Primary liver cancer is a global disease that is on the increase. Hepatocellular carcinoma (HCC) accounts for most primary liver cancers and has a notably low survival rate, largely attributable to late diagnosis, resistance to treatment, tumour recurrence and metastasis. MicroRNAs (miRNAs/miRs) are regulatory RNAs that modulate protein synthesis. miRNAs are involved in several biological and pathological processes including the development and progression of HCC. Given the poor outcomes with current HCC treatments, miRNAs represent an important new target for therapeutic intervention. Several studies have demonstrated their role in HCC development and progression. While many risk factors underlie the development of HCC, one process commonly altered is iron homeostasis. Iron overload occurs in several liver diseases associated with the development of HCC including Hepatitis C infection and the importance of miRNAs in iron homeostasis and hepatic iron overload is well characterised. Aberrant miRNA expression in hepatic fibrosis and injury response have been reported, as have dysregulated miRNA expression patterns affecting cell cycle progression, evasion of apoptosis, invasion and metastasis. In 2009, miR-26a delivery was shown to prevent HCC progression, highlighting its therapeutic potential. Several studies have since investigated the clinical potential of other miRNAs with one drug, Miravirsen, currently in phase II clinical trials. miRNAs also have potential as biomarkers for the diagnosis of HCC and to evaluate treatment efficacy. Ongoing studies and clinical trials suggest miRNA-based treatments and diagnostic methods will have novel clinical applications for HCC in the coming years, yielding improved HCC survival rates and patient outcomes.

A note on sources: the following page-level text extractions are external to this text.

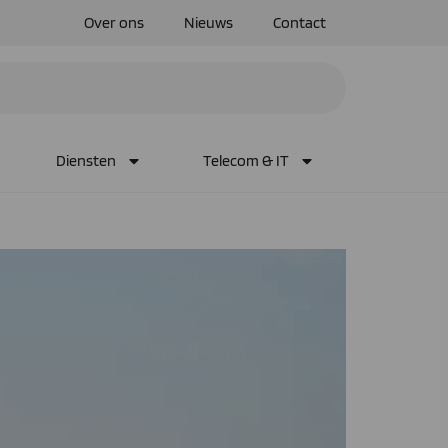
Over ons
Nieuws
Contact
Diensten
Telecom & IT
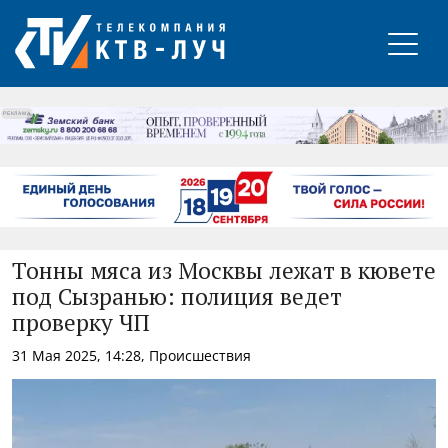
РЕКЛАМА
Тонны мяса из Москвы лежат в кювете
под Сызранью: полиция ведет
проверку ЧП
31 Мая 2025, 14:28, Происшествия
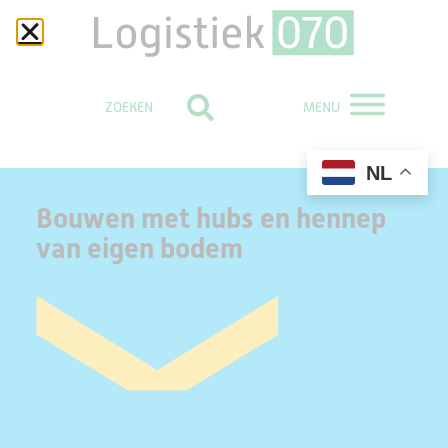
MENU
NL
Bouwen met hubs en hennep
van eigen bodem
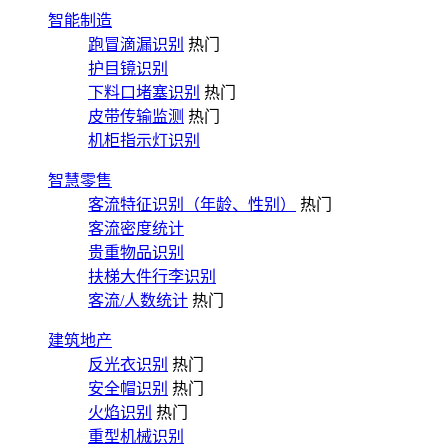
智能制造
跑冒滴漏识别
热门
护目镜识别
下料口堵塞识别
热门
皮带传输监测
热门
机柜指示灯识别
智慧零售
客流特征识别（年龄、性别）
热门
客流密度统计
贵重物品识别
扶梯大件行李识别
客流/人数统计
热门
建筑地产
反光衣识别
热门
安全帽识别
热门
火焰识别
热门
重型机械识别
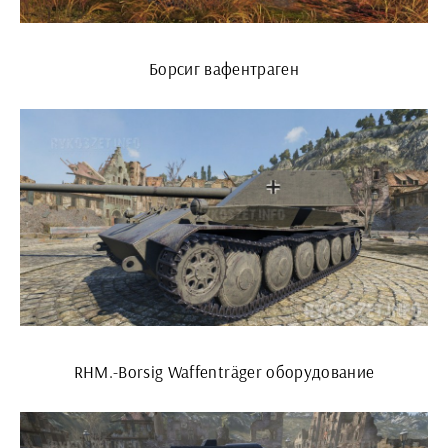
Борсиг вафентраген
RHM.-Borsig Waffenträger оборудование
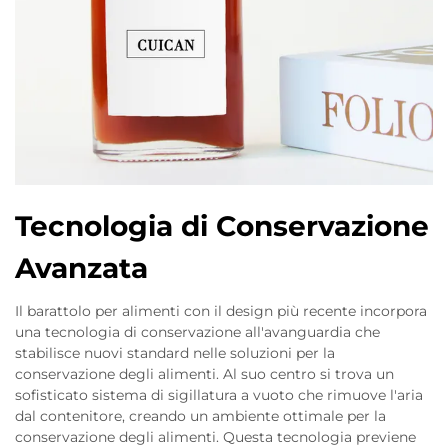
Tecnologia di Conservazione
Avanzata
Il barattolo per alimenti con il design più recente incorpora
una tecnologia di conservazione all'avanguardia che
stabilisce nuovi standard nelle soluzioni per la
conservazione degli alimenti. Al suo centro si trova un
sofisticato sistema di sigillatura a vuoto che rimuove l'aria
dal contenitore, creando un ambiente ottimale per la
conservazione degli alimenti. Questa tecnologia previene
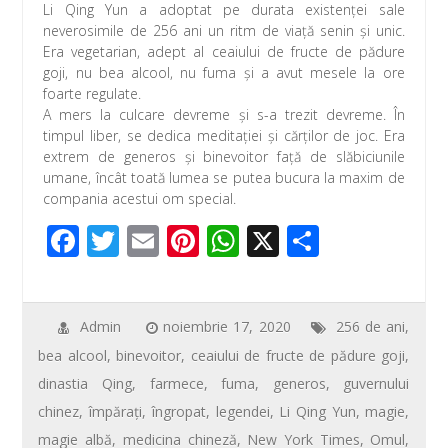
Li Qing Yun a adoptat pe durata existenţei sale
neverosimile de 256 ani un ritm de viață senin și unic.
Era vegetarian, adept al ceaiului de fructe de pădure
goji, nu bea alcool, nu fuma și a avut mesele la ore
foarte regulate.
A mers la culcare devreme și s-a trezit devreme. În
timpul liber, se dedica meditației și cărţilor de joc. Era
extrem de generos și binevoitor față de slăbiciunile
umane, încât toată lumea se putea bucura la maxim de
compania acestui om special.
F
T
E
Pi
W
X
P
ac
wi
m
nt
h
ar
e
tt
ail
er
at
ta
b
er
e
s
je
Admin
noiembrie 17, 2020
256 de ani
,
bea alcool
,
binevoitor
,
ceaiului de fructe de pădure goji
,
o
st
A
az
dinastia Qing
,
farmece
,
fuma
,
generos
,
guvernului
o
p
ă
chinez
,
împărați
,
îngropat
,
legendei
,
Li Qing Yun
,
magie
,
k
p
magie albă
,
medicina chineză
,
New York Times
,
Omul
,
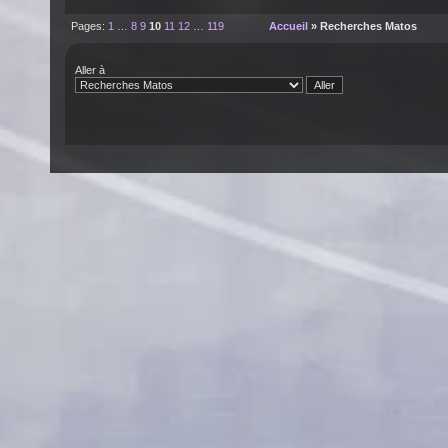
Pages:
1
…
8
9
10
11
12
…
119
Accueil
» Recherches Matos
Aller à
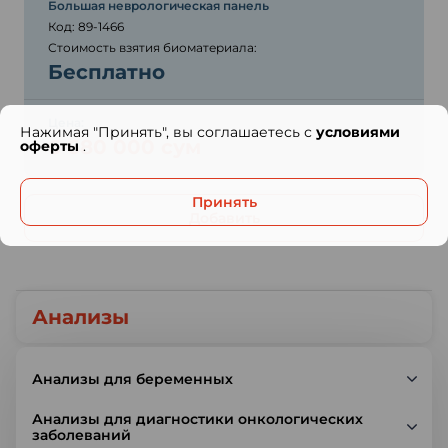
Большая неврологическая панель
Код: 89-1466
Стоимость взятия биоматериала:
Бесплатно
Цена:
Нажимая "Принять", вы соглашаетесь с
условиями
6 680 000 сум
оферты
.
Принять
Добавить
Анализы
Анализы для беременных
Анализы для диагностики онкологических
заболеваний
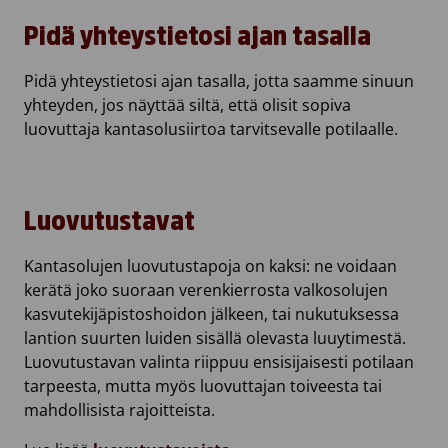
Pidä yhteystietosi ajan tasalla
Pidä yhteystietosi ajan tasalla, jotta saamme sinuun
yhteyden, jos näyttää siltä, että olisit sopiva
luovuttaja kantasolusiirtoa tarvitsevalle potilaalle.
Luovutustavat
Kantasolujen luovutustapoja on kaksi: ne voidaan
kerätä joko suoraan verenkierrosta valkosolujen
kasvutekijäpistoshoidon jälkeen, tai nukutuksessa
lantion suurten luiden sisällä olevasta luuytimestä.
Luovutustavan valinta riippuu ensisijaisesti potilaan
tarpeesta, mutta myös luovuttajan toiveesta tai
mahdollisista rajoitteista.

Keywords: MicroRNAs, Liver cancer, Iron regulation, Hepatitis C, Therapeutic targets

Core tip: Hepatocellular carcinoma (HCC) has a high incidence and low survival rate, largely attributable to late diagnosis, resistance to treatment, tumour recurrence and metastasis. MicroRNAs (miRNAs) are regulatory RNAs that modulate protein synthesis and are involved in several biological and pathological processes including the development and progression of HCC. miRNAs represent important new targets for therapeutic intervention for HCC and have potential as diagnostic and prognostic HCC biomarkers. Ongoing studies and clinical trials suggest miRNA-based treatments and diagnostic methods will have clinical applications for HCC in the coming years, yielding improved HCC survival rates and patient outcomes.